Laroche received her Bachelor’s degree from Princeton University, a Master’s in Public Policy from Harvard University, and her J.D. from Columbia Law School.

Evelyn Atkinson has been named the Charles E. Lugenbuhl Associate Professor of Law. Atkinson will be teaching Constitutional Law, a seminar on Race, Law, and Capitalism, Legal History, and related courses.

Atkinson’s areas of expertise include legal history, constitutional law, and tort law, with her scholarship taking an interdisciplinary approach to exploring corporate constitutional personhood.

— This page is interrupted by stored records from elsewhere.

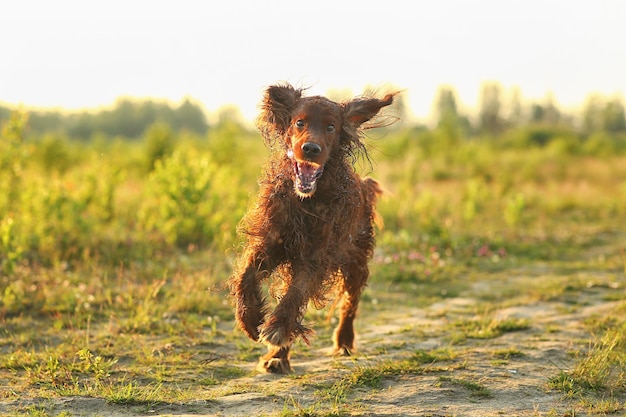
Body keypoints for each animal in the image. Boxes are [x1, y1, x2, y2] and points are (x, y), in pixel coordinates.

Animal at [229, 83, 394, 372]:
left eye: (331, 127)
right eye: (299, 122)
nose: (310, 149)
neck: (305, 200)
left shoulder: (315, 257)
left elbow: (297, 293)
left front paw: (277, 328)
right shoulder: (269, 243)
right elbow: (246, 276)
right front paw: (250, 319)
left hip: (356, 261)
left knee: (350, 303)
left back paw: (343, 340)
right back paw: (278, 356)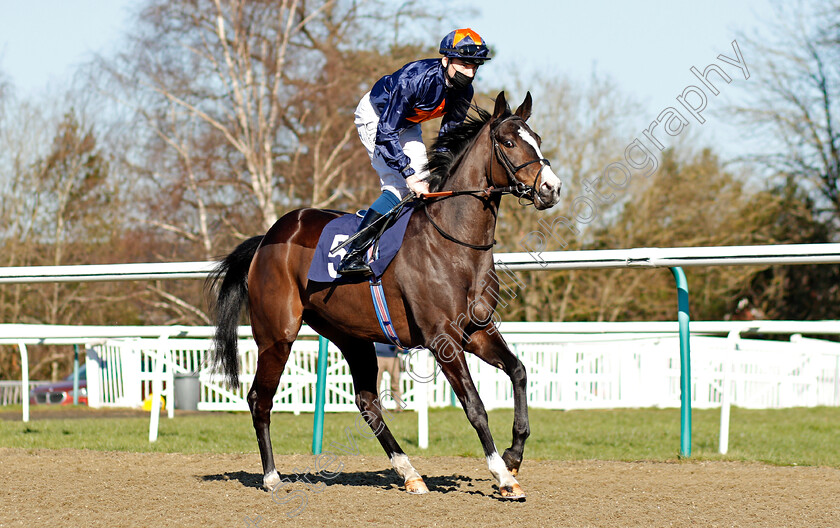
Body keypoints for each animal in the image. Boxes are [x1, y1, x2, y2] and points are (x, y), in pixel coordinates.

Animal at [209, 91, 560, 500]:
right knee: (259, 399)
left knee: (367, 403)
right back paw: (271, 477)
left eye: (537, 137)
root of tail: (267, 238)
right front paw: (502, 476)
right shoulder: (442, 338)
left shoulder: (477, 330)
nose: (551, 188)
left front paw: (513, 457)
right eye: (507, 142)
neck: (454, 243)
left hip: (351, 336)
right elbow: (475, 406)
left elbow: (519, 371)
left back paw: (410, 473)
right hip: (276, 335)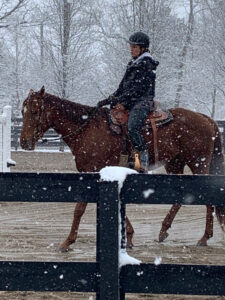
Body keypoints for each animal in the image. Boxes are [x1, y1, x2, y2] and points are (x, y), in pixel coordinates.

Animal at [20, 86, 224, 251]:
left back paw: (204, 238)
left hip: (198, 163)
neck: (87, 129)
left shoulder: (92, 172)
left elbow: (79, 209)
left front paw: (67, 242)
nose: (24, 142)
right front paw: (130, 236)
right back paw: (163, 231)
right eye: (23, 112)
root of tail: (206, 119)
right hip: (175, 164)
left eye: (35, 111)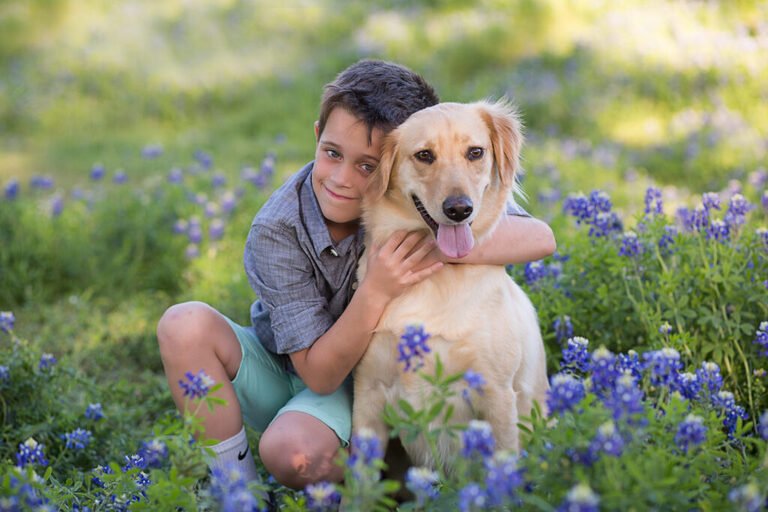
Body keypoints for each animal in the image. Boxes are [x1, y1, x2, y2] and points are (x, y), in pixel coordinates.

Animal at [352, 98, 548, 470]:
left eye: (475, 152)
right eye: (424, 155)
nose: (459, 209)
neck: (437, 276)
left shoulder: (497, 394)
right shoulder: (368, 393)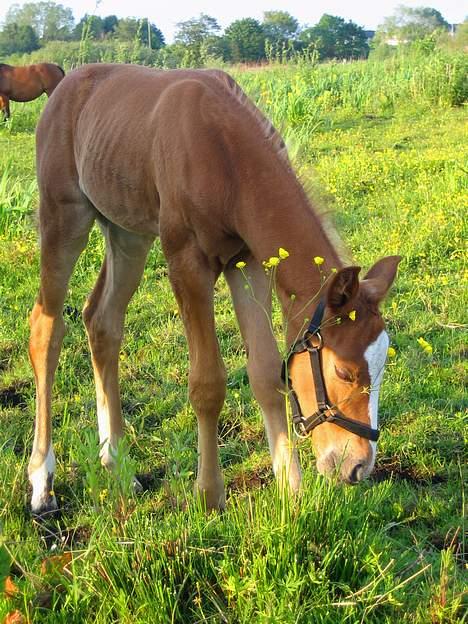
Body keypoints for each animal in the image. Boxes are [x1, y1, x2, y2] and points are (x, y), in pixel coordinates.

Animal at [29, 63, 400, 516]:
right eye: (344, 371)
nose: (358, 466)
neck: (225, 154)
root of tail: (63, 87)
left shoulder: (248, 261)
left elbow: (266, 373)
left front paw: (290, 490)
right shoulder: (187, 261)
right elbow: (207, 383)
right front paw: (209, 495)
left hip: (127, 233)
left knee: (102, 321)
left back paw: (116, 462)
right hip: (64, 218)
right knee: (46, 328)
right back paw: (41, 480)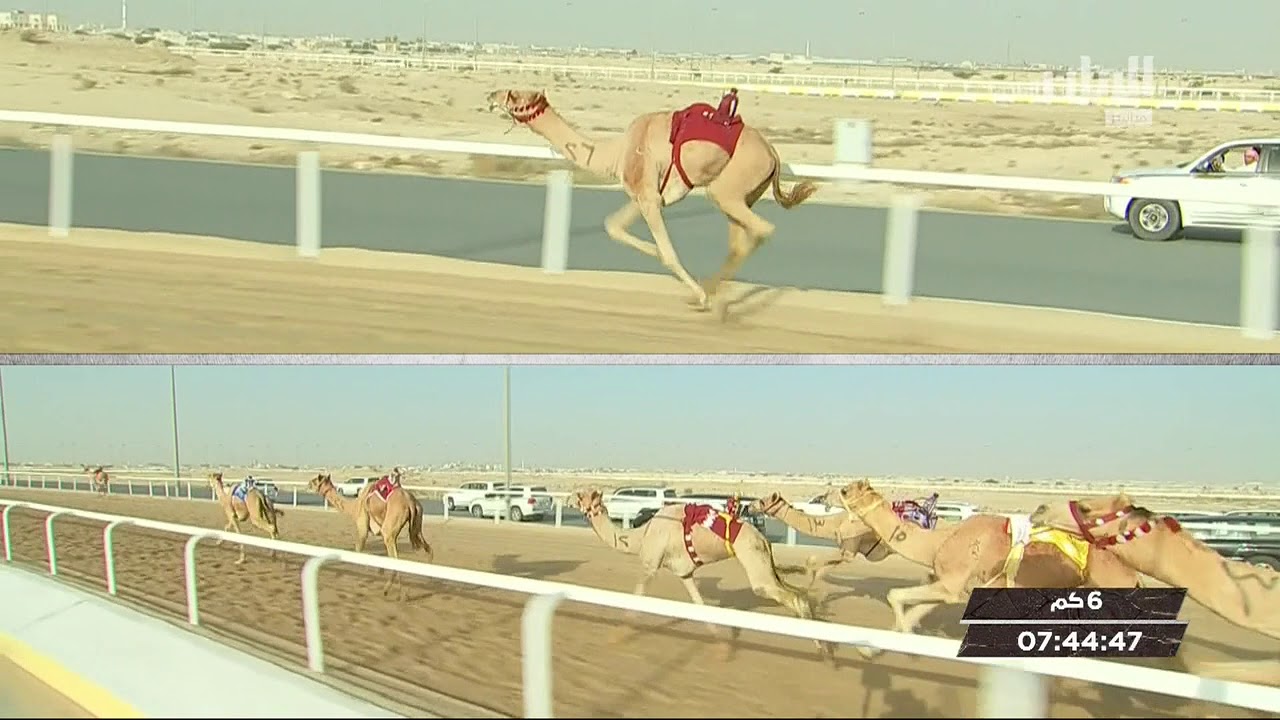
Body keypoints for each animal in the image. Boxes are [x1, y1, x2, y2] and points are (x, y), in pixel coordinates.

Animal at [487, 88, 817, 313]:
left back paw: (712, 301)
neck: (617, 152)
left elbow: (667, 251)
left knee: (763, 229)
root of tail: (773, 154)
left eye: (515, 95)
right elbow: (613, 226)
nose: (492, 95)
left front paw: (696, 289)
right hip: (743, 194)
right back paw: (712, 295)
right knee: (739, 241)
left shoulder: (647, 195)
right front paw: (666, 263)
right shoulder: (643, 194)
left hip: (729, 189)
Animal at [570, 488, 841, 661]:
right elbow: (701, 607)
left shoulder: (651, 565)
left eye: (582, 495)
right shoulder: (685, 574)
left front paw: (616, 639)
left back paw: (823, 651)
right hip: (765, 564)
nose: (572, 501)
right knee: (800, 594)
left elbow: (636, 601)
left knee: (791, 596)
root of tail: (763, 539)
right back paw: (825, 647)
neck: (639, 537)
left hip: (755, 564)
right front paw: (722, 648)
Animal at [833, 480, 1142, 639]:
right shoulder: (953, 588)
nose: (830, 493)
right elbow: (915, 608)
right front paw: (875, 645)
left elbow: (894, 594)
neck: (941, 540)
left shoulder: (952, 582)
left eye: (847, 490)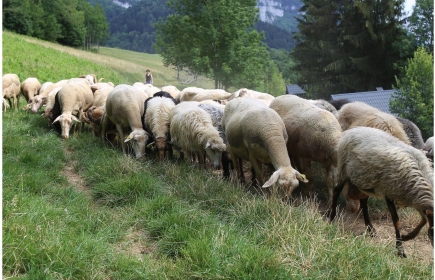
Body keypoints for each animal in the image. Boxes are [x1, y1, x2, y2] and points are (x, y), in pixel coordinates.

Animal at [328, 127, 434, 258]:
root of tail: (353, 129)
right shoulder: (390, 194)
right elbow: (397, 222)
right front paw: (400, 249)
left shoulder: (412, 198)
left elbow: (424, 219)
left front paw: (406, 237)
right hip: (343, 169)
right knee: (336, 192)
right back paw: (331, 219)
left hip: (365, 181)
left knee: (363, 203)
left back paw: (371, 230)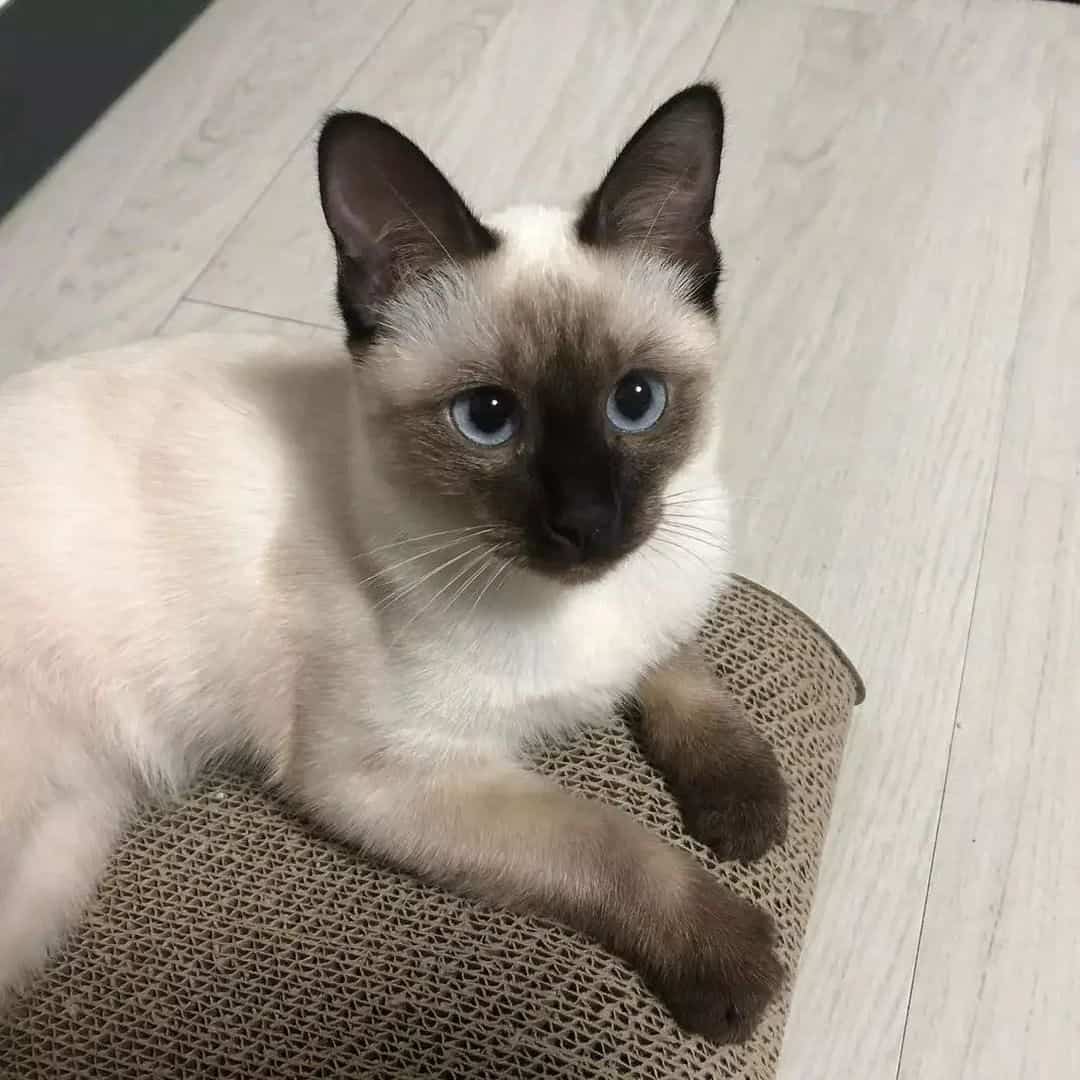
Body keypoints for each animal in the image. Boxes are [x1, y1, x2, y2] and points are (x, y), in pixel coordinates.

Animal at [0, 86, 786, 1045]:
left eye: (635, 402)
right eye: (488, 417)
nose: (586, 525)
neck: (578, 610)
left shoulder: (660, 588)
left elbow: (682, 670)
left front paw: (748, 814)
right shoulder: (386, 776)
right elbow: (610, 843)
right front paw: (735, 962)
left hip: (57, 853)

Atkinson's scholarship has been published in the Virginia Law Review, the Michigan Law Review, Journal of Law & Social Inquiry, the Law and History Review, the Yale Journal of Law & Humanities, and the Harvard Journal of Law & Gender. She has been a Robert Gordon/Stanford Law School Fellow at the J. Willard Hurst Summer Institute in Legal History and a Doctoral Fellow in Law & Inequality at the American Bar Foundation.

Her book manuscript, under contract with Columbia University Press's Studies in the History of U.S. Capitalism series, is entitled American Frankenstein: A History of the Constitutional Corporate Person in the Nineteenth Century. Atkinson also is the recipient of the Kathryn T. Preyer Award from the American Society for Legal History and the Fishel-Calhoun Article Prize from the Society for Historians of the Gilded Age and Progressive Era.  

Atkinson graduated from Sarah Lawrence College and received her J.D. from Harvard University.  She also received her Ph.D. in History from the University of Chicago where she has also been serving as a Postdoctoral Fellow in Law, Letters, and Society.